▶ [Assignment]: Express every line in the rows, from the start of the rows down to the line containing "(63) قراءة لقصة - سيدي جابر وبكاء بعد منتصف", as a JSON list of strings with one string per line, omitting blank lines.

▶ [Dataset content]:
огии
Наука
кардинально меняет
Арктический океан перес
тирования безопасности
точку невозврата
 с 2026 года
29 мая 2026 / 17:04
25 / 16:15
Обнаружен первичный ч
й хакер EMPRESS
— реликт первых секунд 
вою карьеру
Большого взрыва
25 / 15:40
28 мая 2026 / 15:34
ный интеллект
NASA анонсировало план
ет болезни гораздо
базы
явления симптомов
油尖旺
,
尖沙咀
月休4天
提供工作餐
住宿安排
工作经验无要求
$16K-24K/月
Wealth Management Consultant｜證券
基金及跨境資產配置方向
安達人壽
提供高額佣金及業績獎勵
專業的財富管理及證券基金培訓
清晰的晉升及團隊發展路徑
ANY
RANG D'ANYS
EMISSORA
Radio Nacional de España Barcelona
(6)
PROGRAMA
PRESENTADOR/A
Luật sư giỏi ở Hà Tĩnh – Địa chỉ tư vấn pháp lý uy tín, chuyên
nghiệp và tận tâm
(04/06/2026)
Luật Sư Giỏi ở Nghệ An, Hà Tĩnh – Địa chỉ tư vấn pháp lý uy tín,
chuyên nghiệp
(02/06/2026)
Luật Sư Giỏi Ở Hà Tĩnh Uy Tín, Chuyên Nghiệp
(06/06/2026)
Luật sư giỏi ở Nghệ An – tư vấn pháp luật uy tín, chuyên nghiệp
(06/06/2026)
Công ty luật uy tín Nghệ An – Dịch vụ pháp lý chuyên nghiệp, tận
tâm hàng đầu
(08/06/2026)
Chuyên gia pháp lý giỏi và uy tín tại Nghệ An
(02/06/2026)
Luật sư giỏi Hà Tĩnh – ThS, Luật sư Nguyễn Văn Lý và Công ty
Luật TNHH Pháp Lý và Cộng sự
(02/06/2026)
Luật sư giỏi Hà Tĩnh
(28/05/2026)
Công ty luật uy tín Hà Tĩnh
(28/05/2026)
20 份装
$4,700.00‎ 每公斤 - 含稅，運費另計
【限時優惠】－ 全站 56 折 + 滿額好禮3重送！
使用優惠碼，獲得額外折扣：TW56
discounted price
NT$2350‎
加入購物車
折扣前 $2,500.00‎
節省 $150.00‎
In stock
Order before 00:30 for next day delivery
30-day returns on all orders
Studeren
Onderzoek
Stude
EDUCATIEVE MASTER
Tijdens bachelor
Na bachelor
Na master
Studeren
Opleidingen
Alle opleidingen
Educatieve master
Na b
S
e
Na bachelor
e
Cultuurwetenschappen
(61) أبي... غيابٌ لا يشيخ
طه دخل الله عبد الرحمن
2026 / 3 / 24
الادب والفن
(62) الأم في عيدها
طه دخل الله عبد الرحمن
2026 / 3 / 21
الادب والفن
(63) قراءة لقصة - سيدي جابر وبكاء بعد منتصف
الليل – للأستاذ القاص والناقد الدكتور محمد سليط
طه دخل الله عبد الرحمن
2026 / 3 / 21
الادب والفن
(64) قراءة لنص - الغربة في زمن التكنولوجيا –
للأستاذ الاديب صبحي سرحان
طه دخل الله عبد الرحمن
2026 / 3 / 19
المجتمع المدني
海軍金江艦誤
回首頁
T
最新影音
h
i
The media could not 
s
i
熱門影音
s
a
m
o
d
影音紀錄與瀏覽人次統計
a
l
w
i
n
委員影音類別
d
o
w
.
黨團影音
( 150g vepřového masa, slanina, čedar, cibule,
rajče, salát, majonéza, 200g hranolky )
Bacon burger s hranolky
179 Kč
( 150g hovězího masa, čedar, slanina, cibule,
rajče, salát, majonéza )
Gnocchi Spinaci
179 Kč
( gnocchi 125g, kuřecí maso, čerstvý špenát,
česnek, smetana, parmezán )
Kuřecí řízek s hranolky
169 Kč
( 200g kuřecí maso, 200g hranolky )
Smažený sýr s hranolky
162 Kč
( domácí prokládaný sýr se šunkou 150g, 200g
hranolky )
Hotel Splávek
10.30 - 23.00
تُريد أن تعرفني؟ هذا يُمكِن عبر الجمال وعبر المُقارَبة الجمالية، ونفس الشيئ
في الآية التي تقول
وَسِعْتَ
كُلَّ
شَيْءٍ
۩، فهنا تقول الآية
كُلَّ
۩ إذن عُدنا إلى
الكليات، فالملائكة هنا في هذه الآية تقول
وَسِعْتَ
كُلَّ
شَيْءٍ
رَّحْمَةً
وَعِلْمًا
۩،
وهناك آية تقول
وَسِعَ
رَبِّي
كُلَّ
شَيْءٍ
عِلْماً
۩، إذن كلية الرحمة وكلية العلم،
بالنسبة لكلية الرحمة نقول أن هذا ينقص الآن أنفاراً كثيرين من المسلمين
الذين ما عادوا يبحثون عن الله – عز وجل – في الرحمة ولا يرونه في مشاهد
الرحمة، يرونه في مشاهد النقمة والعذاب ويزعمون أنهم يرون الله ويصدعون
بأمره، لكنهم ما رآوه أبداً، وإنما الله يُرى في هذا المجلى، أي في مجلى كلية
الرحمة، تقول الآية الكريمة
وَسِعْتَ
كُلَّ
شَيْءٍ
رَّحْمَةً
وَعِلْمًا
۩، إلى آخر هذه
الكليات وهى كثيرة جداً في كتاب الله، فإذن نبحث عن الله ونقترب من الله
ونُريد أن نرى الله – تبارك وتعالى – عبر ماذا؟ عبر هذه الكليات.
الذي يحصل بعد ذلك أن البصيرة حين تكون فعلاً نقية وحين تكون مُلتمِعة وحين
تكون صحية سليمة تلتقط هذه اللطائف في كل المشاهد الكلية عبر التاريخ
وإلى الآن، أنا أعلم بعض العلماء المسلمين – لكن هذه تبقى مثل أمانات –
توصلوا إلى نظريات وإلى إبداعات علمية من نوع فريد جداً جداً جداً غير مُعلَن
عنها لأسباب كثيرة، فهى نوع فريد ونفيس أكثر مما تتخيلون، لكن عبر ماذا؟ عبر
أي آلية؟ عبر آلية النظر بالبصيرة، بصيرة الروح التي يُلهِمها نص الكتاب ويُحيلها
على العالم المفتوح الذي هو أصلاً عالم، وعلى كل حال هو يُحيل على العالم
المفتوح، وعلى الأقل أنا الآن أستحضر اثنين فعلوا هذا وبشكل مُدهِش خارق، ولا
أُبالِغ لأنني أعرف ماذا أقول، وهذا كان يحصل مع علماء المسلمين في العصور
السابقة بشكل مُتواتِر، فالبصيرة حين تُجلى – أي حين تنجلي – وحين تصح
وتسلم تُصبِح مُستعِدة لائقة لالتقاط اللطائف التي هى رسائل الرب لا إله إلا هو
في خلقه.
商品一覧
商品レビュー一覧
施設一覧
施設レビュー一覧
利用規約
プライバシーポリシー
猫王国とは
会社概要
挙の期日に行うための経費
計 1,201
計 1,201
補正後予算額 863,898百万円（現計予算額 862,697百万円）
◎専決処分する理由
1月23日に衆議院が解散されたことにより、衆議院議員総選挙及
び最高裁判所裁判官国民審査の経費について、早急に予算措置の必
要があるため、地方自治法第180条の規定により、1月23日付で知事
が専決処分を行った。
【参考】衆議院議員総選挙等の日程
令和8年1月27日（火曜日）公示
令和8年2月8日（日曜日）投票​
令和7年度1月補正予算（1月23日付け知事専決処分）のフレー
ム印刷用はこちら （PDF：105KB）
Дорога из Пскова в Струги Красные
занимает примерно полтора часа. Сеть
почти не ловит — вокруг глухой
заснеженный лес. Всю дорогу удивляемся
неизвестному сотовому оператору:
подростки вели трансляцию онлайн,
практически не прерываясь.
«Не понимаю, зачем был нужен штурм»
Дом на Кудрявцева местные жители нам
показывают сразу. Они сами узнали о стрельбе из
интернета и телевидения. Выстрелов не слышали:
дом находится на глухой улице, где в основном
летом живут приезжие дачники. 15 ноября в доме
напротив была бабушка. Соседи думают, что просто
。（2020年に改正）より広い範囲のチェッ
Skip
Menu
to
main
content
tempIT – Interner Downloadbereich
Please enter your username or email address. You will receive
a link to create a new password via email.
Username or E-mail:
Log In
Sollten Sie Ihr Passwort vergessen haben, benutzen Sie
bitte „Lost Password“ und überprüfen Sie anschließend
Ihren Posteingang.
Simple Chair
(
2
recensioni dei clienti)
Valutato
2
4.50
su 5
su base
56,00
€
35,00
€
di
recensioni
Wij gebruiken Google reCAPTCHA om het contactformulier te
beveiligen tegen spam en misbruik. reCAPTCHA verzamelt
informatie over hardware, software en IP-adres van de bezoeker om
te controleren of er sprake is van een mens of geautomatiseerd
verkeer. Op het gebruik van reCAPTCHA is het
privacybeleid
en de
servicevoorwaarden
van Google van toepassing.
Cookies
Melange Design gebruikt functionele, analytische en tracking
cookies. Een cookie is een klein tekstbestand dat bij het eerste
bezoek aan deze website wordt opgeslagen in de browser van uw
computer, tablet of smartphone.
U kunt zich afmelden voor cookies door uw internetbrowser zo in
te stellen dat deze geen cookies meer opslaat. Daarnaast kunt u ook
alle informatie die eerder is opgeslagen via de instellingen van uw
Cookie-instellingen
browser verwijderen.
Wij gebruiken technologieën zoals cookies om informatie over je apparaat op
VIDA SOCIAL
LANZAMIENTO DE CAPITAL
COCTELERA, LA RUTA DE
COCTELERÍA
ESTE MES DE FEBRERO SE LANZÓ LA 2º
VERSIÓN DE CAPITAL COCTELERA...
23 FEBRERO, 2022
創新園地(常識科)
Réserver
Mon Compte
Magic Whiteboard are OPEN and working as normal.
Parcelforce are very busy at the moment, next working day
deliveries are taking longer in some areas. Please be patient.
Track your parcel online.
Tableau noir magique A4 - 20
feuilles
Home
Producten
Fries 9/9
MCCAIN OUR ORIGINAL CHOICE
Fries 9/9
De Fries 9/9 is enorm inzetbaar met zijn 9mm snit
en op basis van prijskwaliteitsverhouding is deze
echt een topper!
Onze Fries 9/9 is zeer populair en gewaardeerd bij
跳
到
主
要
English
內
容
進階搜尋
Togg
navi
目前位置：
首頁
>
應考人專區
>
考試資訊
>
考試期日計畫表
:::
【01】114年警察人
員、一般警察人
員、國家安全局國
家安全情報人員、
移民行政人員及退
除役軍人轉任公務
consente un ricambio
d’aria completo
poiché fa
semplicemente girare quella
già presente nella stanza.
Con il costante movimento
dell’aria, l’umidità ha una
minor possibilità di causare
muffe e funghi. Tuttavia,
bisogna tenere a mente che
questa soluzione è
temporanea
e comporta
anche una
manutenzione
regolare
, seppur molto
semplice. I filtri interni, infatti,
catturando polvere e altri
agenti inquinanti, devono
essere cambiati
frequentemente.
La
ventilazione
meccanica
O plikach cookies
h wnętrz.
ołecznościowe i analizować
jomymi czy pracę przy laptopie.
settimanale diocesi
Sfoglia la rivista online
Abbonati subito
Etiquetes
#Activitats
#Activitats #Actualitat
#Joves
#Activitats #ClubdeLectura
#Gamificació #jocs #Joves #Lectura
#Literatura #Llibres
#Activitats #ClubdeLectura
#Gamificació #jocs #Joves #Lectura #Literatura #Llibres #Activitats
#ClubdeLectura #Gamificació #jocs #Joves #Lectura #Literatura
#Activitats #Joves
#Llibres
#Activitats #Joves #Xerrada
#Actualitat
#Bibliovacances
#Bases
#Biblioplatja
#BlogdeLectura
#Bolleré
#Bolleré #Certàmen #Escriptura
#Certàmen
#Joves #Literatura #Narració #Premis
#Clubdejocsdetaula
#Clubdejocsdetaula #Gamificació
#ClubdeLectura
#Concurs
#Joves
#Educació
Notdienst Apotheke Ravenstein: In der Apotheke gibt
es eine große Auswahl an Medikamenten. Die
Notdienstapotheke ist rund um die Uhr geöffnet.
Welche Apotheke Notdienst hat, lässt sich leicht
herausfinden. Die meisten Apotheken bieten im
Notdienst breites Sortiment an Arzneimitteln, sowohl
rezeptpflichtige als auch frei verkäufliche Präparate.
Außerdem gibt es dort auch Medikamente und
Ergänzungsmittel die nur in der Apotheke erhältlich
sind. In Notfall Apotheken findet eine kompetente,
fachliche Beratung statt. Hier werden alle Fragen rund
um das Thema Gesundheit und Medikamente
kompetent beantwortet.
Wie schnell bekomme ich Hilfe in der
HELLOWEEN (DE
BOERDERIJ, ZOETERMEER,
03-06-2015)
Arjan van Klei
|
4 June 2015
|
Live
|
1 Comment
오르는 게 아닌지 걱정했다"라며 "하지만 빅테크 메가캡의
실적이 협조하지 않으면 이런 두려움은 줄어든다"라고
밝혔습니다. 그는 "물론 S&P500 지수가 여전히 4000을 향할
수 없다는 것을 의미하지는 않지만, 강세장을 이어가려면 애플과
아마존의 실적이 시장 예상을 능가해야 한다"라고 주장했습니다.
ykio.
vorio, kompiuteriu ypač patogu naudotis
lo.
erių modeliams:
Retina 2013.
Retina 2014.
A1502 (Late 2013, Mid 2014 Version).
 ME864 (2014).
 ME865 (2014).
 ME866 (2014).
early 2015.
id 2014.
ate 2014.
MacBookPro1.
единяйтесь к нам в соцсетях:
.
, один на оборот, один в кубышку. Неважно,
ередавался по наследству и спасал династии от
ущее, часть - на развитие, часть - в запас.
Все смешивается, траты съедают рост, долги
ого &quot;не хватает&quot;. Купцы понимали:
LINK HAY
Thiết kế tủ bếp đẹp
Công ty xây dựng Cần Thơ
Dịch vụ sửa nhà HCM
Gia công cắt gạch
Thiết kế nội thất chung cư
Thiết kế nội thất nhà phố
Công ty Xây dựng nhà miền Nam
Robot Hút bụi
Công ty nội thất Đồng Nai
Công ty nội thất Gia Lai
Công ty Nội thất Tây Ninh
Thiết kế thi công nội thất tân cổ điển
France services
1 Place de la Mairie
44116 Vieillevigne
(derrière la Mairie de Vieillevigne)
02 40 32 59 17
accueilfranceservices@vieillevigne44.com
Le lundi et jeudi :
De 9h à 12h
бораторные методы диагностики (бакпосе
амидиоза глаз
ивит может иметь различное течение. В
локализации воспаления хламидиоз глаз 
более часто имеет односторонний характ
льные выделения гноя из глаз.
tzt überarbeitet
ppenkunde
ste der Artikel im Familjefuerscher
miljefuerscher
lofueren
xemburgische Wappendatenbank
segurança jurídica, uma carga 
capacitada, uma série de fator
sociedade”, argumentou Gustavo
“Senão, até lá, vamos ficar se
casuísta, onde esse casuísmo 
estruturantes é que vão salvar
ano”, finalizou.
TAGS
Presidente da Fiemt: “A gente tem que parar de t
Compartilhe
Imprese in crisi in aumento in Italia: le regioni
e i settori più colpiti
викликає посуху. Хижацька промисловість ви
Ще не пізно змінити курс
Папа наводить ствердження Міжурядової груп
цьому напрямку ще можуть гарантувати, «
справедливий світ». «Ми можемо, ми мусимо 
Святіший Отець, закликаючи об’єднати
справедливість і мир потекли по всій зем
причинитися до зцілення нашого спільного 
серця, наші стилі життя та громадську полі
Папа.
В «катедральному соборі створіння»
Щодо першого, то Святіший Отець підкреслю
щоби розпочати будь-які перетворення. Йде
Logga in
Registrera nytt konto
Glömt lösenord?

▶ [The answer]:
[
  "огии",
  "Наука",
  "кардинально меняет",
  "Арктический океан перес",
  "тирования безопасности",
  "точку невозврата",
  " с 2026 года",
  "29 мая 2026 / 17:04",
  "25 / 16:15",
  "Обнаружен первичный ч",
  "й хакер EMPRESS",
  "— реликт первых секунд ",
  "вою карьеру",
  "Большого взрыва",
  "25 / 15:40",
  "28 мая 2026 / 15:34",
  "ный интеллект",
  "NASA анонсировало план",
  "ет болезни гораздо",
  "базы",
  "явления симптомов",
  "油尖旺",
  ",",
  "尖沙咀",
  "月休4天",
  "提供工作餐",
  "住宿安排",
  "工作经验无要求",
  "$16K-24K/月",
  "Wealth Management Consultant｜證券",
  "基金及跨境資產配置方向",
  "安達人壽",
  "提供高額佣金及業績獎勵",
  "專業的財富管理及證券基金培訓",
  "清晰的晉升及團隊發展路徑",
  "ANY",
  "RANG D'ANYS",
  "EMISSORA",
  "Radio Nacional de España Barcelona",
  "(6)",
  "PROGRAMA",
  "PRESENTADOR/A",
  "Luật sư giỏi ở Hà Tĩnh – Địa chỉ tư vấn pháp lý uy tín, chuyên",
  "nghiệp và tận tâm",
  "(04/06/2026)",
  "Luật Sư Giỏi ở Nghệ An, Hà Tĩnh – Địa chỉ tư vấn pháp lý uy tín,",
  "chuyên nghiệp",
  "(02/06/2026)",
  "Luật Sư Giỏi Ở Hà Tĩnh Uy Tín, Chuyên Nghiệp",
  "(06/06/2026)",
  "Luật sư giỏi ở Nghệ An – tư vấn pháp luật uy tín, chuyên nghiệp",
  "(06/06/2026)",
  "Công ty luật uy tín Nghệ An – Dịch vụ pháp lý chuyên nghiệp, tận",
  "tâm hàng đầu",
  "(08/06/2026)",
  "Chuyên gia pháp lý giỏi và uy tín tại Nghệ An",
  "(02/06/2026)",
  "Luật sư giỏi Hà Tĩnh – ThS, Luật sư Nguyễn Văn Lý và Công ty",
  "Luật TNHH Pháp Lý và Cộng sự",
  "(02/06/2026)",
  "Luật sư giỏi Hà Tĩnh",
  "(28/05/2026)",
  "Công ty luật uy tín Hà Tĩnh",
  "(28/05/2026)",
  "20 份装",
  "$4,700.00‎ 每公斤 - 含稅，運費另計",
  "【限時優惠】－ 全站 56 折 + 滿額好禮3重送！",
  "使用優惠碼，獲得額外折扣：TW56",
  "discounted price",
  "NT$2350‎",
  "加入購物車",
  "折扣前 $2,500.00‎",
  "節省 $150.00‎",
  "In stock",
  "Order before 00:30 for next day delivery",
  "30-day returns on all orders",
  "Studeren",
  "Onderzoek",
  "Stude",
  "EDUCATIEVE MASTER",
  "Tijdens bachelor",
  "Na bachelor",
  "Na master",
  "Studeren",
  "Opleidingen",
  "Alle opleidingen",
  "Educatieve master",
  "Na b",
  "S",
  "e",
  "Na bachelor",
  "e",
  "Cultuurwetenschappen",
  "(61) أبي... غيابٌ لا يشيخ",
  "طه دخل الله عبد الرحمن",
  "2026 / 3 / 24",
  "الادب والفن",
  "(62) الأم في عيدها",
  "طه دخل الله عبد الرحمن",
  "2026 / 3 / 21",
  "الادب والفن",
  "(63) قراءة لقصة - سيدي جابر وبكاء بعد منتصف"
]